◆ **POR HACER**
a: Indica en qué año fue canonizado San Charbel según el fragmento seleccionado.
b: Decide si cada afirmación coincide con el fragmento seleccionado: (i) en el altar del cuarto del Mencho había cuatro veladoras; (ii) el culto a Jesús Malverde se ubica en el centro-sur del país; (iii) las aportaciones de los narcotraficantes van solo a la Iglesia católica. Responde sí o no y cita las palabras del fragmento que lo deciden.
c: Copia literalmente la parte del fragmento seleccionado que empieza con las palabras que contienen "No es una sorpresa" y termina con "sus atroces acciones.".

◆ **FRAGMENTO SELECCIONADO**
::::
Al ser capturado, en uno de los cuartos de la casa del Mencho se encontraron un Cristo colgado en la pared y en un improvisado altar donde había cuatro veladoras e imágenes de la Virgen de Guadalupe y de San Judas Tadeo, muy populares en México y el resto del continente, además de San Charbel, un monje y sacerdote maronita libanés que fue canonizado en 1977.
No es una sorpresa que los criminales sean devotos a figuras religiosas, en su mayoría de origen popular, a las cuales les recen y se encomienden. La religiosidad y superstición de los narcotraficantes se deriva de que son personas que constantemente viven al filo de la navaja, desarrollando vínculos fatídicos con las deidades y fetiches sobrenaturales que los protejan e incluso justifiquen sus atroces acciones.
Los narcocorridos manifiestan una relación fatalista entre la vida y la muerte, y sus generosas aportaciones a las Iglesias, no sólo a la católica, son talismánicas y peticionistas de mantos de protección. Son también mezclas de magia, esoterismo, con rasgos del viejo catolicismo tradicional providencialista.
Se han situado estas prácticas desde sectas satánicas que sacudieron a la opinión pública en los noventa, y el culto a Jesús Malverde, en Sinaloa, hasta la veneración a la Santa Muerte en el centro-sur del país, entre muchas otras. Son construcciones propias y a modo.
Los miembros del crimen organizado, en concreto los narcos, saben que están cometiendo faltas graves a una ética religiosa. Y por otra parte están al filo entre la vida y la muerte, por lo tanto se convierten en individuos muy supersticiosos que construyen formas religiosas que justifiquen y den trascendencia a una vida que saben que en cualquier momento estará perdida.
::::
◆ **Datos recopilados**
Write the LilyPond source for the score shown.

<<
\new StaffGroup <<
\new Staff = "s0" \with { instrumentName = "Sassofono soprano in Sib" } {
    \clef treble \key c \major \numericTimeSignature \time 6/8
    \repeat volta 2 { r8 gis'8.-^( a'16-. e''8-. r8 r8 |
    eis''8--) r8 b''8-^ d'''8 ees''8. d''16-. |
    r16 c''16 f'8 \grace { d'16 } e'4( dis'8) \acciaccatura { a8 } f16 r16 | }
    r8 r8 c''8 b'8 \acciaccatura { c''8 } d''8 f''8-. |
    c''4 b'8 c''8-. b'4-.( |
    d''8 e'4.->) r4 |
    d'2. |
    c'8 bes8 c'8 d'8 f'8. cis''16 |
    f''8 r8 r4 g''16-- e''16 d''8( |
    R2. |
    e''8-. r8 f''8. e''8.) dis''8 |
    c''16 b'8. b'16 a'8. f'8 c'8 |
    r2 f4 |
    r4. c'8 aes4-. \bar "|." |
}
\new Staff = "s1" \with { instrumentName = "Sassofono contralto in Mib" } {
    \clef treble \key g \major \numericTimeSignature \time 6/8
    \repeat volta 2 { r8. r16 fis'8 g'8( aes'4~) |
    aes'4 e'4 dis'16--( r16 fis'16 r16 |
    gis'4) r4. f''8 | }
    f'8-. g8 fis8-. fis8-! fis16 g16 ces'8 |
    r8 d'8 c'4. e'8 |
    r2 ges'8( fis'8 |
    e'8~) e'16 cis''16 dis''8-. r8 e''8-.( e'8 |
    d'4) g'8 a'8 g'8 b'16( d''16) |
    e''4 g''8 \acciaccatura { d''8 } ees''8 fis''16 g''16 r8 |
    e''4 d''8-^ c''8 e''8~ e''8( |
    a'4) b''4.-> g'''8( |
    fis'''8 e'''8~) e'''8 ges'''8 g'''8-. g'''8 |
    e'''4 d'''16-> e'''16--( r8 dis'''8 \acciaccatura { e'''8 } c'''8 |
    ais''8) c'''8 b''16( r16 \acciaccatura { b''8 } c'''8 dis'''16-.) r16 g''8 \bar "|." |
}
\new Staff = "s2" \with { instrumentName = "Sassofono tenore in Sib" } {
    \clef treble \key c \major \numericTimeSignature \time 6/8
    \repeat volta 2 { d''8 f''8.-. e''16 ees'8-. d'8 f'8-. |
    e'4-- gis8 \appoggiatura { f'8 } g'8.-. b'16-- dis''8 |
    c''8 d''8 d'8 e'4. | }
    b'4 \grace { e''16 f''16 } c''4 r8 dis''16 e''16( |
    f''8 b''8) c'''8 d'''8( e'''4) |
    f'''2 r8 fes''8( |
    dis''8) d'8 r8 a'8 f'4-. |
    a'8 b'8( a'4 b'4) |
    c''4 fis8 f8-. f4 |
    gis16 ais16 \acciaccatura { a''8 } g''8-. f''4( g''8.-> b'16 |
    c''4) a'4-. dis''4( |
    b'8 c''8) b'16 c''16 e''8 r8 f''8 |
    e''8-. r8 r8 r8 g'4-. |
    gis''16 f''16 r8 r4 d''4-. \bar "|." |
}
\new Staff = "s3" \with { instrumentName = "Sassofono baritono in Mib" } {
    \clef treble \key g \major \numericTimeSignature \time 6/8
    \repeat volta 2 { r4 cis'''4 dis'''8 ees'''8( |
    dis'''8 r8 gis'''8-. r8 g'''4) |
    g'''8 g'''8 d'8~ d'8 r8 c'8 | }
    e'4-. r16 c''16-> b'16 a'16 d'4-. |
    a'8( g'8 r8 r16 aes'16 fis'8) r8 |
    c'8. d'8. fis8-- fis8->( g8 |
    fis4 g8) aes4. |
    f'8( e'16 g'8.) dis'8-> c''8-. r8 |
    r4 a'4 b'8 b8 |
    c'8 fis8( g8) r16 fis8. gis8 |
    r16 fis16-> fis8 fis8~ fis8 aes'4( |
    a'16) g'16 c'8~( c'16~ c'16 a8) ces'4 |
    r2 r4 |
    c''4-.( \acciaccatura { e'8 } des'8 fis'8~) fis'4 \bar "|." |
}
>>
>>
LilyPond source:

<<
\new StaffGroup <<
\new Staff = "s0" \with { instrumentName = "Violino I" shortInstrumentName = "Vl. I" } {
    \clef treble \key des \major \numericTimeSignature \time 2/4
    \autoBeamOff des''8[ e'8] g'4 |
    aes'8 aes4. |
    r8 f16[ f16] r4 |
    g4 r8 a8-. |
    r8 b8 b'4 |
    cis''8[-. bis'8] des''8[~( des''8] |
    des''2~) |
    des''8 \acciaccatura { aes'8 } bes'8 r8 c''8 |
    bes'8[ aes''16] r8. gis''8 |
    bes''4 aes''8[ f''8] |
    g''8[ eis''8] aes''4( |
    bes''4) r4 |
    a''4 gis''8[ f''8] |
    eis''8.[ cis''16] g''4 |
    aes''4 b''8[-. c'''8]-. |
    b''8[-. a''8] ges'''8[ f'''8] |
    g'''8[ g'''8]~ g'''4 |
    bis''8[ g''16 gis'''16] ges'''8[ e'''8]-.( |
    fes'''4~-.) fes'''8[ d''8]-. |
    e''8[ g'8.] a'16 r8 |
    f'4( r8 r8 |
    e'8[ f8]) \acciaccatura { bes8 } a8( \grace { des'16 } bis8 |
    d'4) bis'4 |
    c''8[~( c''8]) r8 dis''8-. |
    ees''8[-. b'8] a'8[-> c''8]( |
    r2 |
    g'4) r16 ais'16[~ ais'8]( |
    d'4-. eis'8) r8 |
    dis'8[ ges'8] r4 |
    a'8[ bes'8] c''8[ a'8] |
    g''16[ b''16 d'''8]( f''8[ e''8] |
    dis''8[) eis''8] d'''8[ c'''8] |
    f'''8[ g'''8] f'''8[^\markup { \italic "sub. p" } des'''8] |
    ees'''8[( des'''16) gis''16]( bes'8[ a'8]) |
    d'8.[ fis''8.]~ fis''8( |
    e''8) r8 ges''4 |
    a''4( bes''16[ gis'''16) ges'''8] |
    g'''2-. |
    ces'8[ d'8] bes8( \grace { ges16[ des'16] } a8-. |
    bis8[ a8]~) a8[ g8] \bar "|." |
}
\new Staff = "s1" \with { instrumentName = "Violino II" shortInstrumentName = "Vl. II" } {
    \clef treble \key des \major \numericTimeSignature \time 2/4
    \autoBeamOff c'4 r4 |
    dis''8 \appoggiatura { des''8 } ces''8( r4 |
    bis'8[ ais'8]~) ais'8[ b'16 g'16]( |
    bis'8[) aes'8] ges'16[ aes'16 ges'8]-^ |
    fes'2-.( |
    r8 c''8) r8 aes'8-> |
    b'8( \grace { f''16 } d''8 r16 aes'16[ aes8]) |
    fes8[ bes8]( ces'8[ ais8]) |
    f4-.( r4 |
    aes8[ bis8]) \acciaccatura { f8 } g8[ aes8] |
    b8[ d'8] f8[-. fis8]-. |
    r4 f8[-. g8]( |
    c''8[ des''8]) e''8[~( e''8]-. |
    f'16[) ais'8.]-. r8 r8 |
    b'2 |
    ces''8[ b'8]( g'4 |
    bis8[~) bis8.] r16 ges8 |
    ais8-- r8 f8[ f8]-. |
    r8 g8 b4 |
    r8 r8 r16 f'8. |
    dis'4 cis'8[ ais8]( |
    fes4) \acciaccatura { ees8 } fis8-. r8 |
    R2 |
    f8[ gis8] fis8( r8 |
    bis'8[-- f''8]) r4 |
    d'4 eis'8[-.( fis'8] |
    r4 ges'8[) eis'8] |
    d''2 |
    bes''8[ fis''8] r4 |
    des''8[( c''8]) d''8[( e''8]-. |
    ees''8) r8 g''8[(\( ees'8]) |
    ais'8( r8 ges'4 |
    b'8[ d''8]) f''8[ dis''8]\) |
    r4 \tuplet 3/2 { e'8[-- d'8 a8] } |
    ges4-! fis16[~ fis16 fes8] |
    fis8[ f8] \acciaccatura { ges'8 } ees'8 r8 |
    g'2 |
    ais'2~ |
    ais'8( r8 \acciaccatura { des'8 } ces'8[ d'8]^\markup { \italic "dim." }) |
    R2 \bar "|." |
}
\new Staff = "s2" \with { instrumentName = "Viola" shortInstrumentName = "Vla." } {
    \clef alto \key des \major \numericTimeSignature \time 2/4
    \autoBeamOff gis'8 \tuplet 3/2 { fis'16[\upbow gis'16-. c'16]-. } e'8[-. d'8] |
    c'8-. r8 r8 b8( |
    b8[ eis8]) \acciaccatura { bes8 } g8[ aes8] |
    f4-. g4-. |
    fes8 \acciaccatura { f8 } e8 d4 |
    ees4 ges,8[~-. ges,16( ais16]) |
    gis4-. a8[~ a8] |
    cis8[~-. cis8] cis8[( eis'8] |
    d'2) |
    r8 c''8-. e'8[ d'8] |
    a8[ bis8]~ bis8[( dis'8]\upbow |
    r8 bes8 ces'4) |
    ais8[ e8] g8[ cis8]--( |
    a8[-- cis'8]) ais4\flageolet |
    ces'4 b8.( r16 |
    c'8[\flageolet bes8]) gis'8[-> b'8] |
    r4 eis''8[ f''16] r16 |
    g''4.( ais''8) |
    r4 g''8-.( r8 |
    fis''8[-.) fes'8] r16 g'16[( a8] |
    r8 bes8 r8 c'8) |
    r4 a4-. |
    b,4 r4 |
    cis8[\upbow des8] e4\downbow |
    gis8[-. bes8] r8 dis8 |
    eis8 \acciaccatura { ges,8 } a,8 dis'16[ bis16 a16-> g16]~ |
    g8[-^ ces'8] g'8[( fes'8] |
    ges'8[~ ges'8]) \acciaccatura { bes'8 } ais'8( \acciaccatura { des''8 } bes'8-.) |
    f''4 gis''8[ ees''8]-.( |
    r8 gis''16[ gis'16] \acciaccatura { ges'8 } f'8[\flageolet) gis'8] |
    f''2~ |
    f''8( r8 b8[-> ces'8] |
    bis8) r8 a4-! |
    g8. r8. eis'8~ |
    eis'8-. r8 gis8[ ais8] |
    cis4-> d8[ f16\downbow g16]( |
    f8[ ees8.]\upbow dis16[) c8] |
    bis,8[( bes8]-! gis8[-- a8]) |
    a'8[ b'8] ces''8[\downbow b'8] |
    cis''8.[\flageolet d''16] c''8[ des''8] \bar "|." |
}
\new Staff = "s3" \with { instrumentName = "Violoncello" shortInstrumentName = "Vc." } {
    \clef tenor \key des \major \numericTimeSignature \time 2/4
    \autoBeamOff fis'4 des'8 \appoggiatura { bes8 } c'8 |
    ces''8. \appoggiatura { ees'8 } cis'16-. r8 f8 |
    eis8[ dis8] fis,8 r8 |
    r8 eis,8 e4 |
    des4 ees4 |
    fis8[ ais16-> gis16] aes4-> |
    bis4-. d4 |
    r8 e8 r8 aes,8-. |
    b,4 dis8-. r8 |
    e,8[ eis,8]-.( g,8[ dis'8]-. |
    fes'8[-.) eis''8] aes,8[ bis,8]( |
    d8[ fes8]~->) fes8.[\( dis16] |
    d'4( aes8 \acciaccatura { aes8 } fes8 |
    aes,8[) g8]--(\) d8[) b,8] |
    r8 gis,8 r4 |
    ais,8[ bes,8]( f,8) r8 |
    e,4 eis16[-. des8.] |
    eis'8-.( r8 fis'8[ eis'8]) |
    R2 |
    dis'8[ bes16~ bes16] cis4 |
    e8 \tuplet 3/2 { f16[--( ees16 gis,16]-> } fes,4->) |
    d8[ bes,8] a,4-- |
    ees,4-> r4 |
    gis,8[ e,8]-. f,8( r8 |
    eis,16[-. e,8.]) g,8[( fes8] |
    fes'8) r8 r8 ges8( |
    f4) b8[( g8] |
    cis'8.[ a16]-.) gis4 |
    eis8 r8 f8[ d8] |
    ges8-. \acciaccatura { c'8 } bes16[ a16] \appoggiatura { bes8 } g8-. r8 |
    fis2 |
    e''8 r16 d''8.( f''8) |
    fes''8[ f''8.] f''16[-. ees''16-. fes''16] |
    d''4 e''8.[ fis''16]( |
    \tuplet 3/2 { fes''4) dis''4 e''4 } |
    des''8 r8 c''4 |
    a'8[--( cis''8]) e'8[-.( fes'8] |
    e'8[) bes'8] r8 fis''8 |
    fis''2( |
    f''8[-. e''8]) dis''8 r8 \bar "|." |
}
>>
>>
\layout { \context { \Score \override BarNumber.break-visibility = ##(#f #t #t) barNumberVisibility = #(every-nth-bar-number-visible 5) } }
::::
◆ **TAREAS RESUELTAS**
a: En 1977.

b:
(i) Sí: "había cuatro veladoras".
(ii) No: "el culto a Jesús Malverde, en Sinaloa".
(iii) No: "no sólo a la católica".

c:
No es una sorpresa que los criminales sean devotos a figuras religiosas, en su mayoría de origen popular, a las cuales les recen y se encomienden. La religiosidad y superstición de los narcotraficantes se deriva de que son personas que constantemente viven al filo de la navaja, desarrollando vínculos fatídicos con las deidades y fetiches sobrenaturales que los protejan e incluso justifiquen sus atroces acciones.